*** Opening Excerpted passage ***

In The Presence of Greatness

Originally published on 31 October 1999

A gourmet chef once told me that I was a pretty skillful gourmet cook. That was about twenty years ago. Of course, that remark went straight to my head and I began to fancy myself as a great cooking master worthy of admiration and awe.

As time passed, my culinary skills improved. I would scoff at the guest chefs on the morning talk shows and their pathetic attempts at producing uncommon fare. "Mere pedestrian crap!" I would scream at the TV while preparing a lovely marinade for something or other. "Junk food for the masses!"

Yes, I was proud of my stovetop savoir-faire, my consummate mastery of spoon and spice. Few would doubt my abilities when sampling my art. To hear the moans of pleasure was music to my ears. My ego runneth over. My head became bigger than my enormous belly. I was a god of gastronomic delights!

Then Rinaldi’s Mom came to town.

First were her breakfast muffins. Sort of a cross between Scotch Eggs and Yorkshire Pudding, they are pure heaven. (The recipe has been promised to me when she wins the contest that she has them entered in.) The next day it was sweet rolls, the likes of which I hadn’t tasted in quite some time.

*** Closing Excerpted passage ***

Exercise instructions:
[1] Answer these questions about the essay about cooking:
(a) On what date was it originally published?
(b) Who told the narrator that the narrator was a pretty skillful gourmet cook?
(c) Which two dishes are the breakfast muffins compared to?
[2] In the essay about cooking, list every food named in the paragraph that begins "First were her breakfast muffins."
[3] Extend the essay about cooking, picking up right after its last sentence.
The entries that follow are separate material and do not belong to the essay about cooking.

*** Opening Supplied records ***

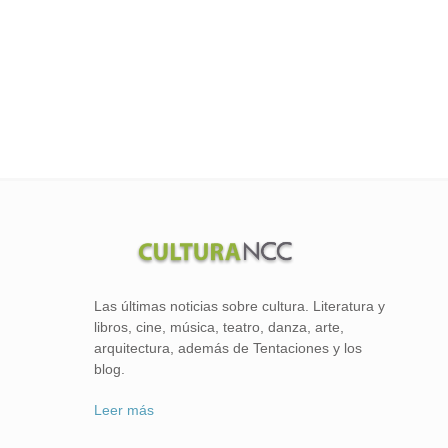
Las últimas noticias sobre cultura. Literatura y
libros, cine, música, teatro, danza, arte,
arquitectura, además de Tentaciones y los
blog.
Leer más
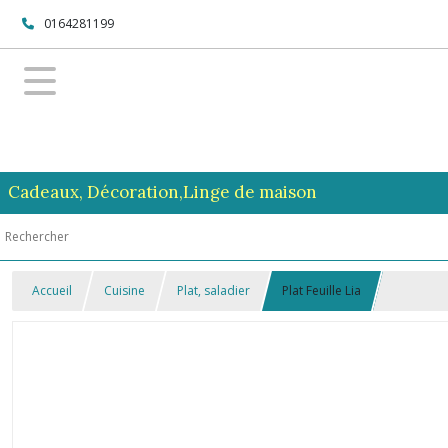
0164281199
Cadeaux, Décoration,Linge de maison
Accueil
Cuisine
Plat, saladier
Plat Feuille Lia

*** Closing Supplied records ***

Responses for each task:
[1]
(a) 31 October 1999
(b) A gourmet chef
(c) Scotch Eggs and Yorkshire Pudding

[2] Breakfast muffins, Scotch Eggs, Yorkshire Pudding, sweet rolls

[3]
Who the hell is this Mrs. Rinaldi? How DARE she attempt to humble me in front of my co-workers, the very people I feed in order to nourish my own ego! I looked around the room at the faces of these people. They were pitiful with their oohs and ahs and laudatory comments. Disgusting displays of shameless pleasure. I was appalled!

Then, the piece de resistance! The culinary coup de gras. Pasta with sausage and peppers. One bite and I was instantly transported to Boston’s North End. I was reminded of some of the finest Italian restaurants I had ever been in.

Tears of pure joy welled up in my eyes and then it hit me…I was in the presence of greatness.

My skills seemed to pale suddenly and I found myself making those moans of pleasure that I so arrogantly thought only I deserved. Yes, my narcissistic bubble had been burst by a young sailor’s mother, in for a week-long visit. A retired chef from New York City, Rinaldi’s Mom had shown me that although I may still be a pretty fair gourmet cook, I am NOT all that my ego would like to believe I am. I began to wish she would stay here longer. I was disappointed that she did not cook on her last night here. I offered to put her up at my house. She had taught me that there is always more to learn and there is always someone out there to prove it to you.

I think I could still take her two out of three in a chili cook-off, though.

That’s this week’s Sandwich. I think I’ll have mine with a little humble pie.

Eat hearty, folks!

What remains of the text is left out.